Begin

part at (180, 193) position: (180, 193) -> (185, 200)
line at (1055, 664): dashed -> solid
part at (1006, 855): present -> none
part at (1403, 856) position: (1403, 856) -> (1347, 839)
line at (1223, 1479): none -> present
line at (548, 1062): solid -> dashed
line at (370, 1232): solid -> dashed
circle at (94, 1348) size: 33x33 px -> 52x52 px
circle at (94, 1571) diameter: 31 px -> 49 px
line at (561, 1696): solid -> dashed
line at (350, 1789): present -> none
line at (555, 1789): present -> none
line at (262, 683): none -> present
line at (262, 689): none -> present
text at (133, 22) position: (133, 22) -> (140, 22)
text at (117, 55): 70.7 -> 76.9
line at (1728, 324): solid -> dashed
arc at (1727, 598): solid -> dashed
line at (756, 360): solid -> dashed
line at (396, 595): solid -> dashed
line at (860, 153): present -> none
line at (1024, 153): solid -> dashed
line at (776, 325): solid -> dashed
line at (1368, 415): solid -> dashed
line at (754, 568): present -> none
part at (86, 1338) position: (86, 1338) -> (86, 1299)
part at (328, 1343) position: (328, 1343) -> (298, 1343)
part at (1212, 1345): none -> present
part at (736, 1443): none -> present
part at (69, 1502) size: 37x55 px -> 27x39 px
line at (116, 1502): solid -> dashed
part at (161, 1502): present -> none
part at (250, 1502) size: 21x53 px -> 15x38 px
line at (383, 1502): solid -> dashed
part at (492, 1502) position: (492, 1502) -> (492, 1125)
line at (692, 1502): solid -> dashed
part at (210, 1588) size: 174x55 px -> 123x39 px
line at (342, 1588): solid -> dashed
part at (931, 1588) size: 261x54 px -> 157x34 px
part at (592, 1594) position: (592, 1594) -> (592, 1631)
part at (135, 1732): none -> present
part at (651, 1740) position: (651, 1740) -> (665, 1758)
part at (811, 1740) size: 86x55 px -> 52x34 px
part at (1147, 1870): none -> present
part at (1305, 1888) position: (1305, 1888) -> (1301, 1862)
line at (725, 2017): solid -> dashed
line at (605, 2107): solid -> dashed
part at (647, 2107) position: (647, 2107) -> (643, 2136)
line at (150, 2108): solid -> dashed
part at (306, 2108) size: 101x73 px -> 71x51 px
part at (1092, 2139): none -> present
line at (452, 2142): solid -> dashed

End

PROBLEM DETAILS =
Copy out every one of the rows above word for word, keeping them in the same order.

TASK RESPONSE =
part at (180, 193) position: (180, 193) -> (185, 200)
line at (1055, 664): dashed -> solid
part at (1006, 855): present -> none
part at (1403, 856) position: (1403, 856) -> (1347, 839)
line at (1223, 1479): none -> present
line at (548, 1062): solid -> dashed
line at (370, 1232): solid -> dashed
circle at (94, 1348) size: 33x33 px -> 52x52 px
circle at (94, 1571) diameter: 31 px -> 49 px
line at (561, 1696): solid -> dashed
line at (350, 1789): present -> none
line at (555, 1789): present -> none
line at (262, 683): none -> present
line at (262, 689): none -> present
text at (133, 22) position: (133, 22) -> (140, 22)
text at (117, 55): 70.7 -> 76.9
line at (1728, 324): solid -> dashed
arc at (1727, 598): solid -> dashed
line at (756, 360): solid -> dashed
line at (396, 595): solid -> dashed
line at (860, 153): present -> none
line at (1024, 153): solid -> dashed
line at (776, 325): solid -> dashed
line at (1368, 415): solid -> dashed
line at (754, 568): present -> none
part at (86, 1338) position: (86, 1338) -> (86, 1299)
part at (328, 1343) position: (328, 1343) -> (298, 1343)
part at (1212, 1345): none -> present
part at (736, 1443): none -> present
part at (69, 1502) size: 37x55 px -> 27x39 px
line at (116, 1502): solid -> dashed
part at (161, 1502): present -> none
part at (250, 1502) size: 21x53 px -> 15x38 px
line at (383, 1502): solid -> dashed
part at (492, 1502) position: (492, 1502) -> (492, 1125)
line at (692, 1502): solid -> dashed
part at (210, 1588) size: 174x55 px -> 123x39 px
line at (342, 1588): solid -> dashed
part at (931, 1588) size: 261x54 px -> 157x34 px
part at (592, 1594) position: (592, 1594) -> (592, 1631)
part at (135, 1732): none -> present
part at (651, 1740) position: (651, 1740) -> (665, 1758)
part at (811, 1740) size: 86x55 px -> 52x34 px
part at (1147, 1870): none -> present
part at (1305, 1888) position: (1305, 1888) -> (1301, 1862)
line at (725, 2017): solid -> dashed
line at (605, 2107): solid -> dashed
part at (647, 2107) position: (647, 2107) -> (643, 2136)
line at (150, 2108): solid -> dashed
part at (306, 2108) size: 101x73 px -> 71x51 px
part at (1092, 2139): none -> present
line at (452, 2142): solid -> dashed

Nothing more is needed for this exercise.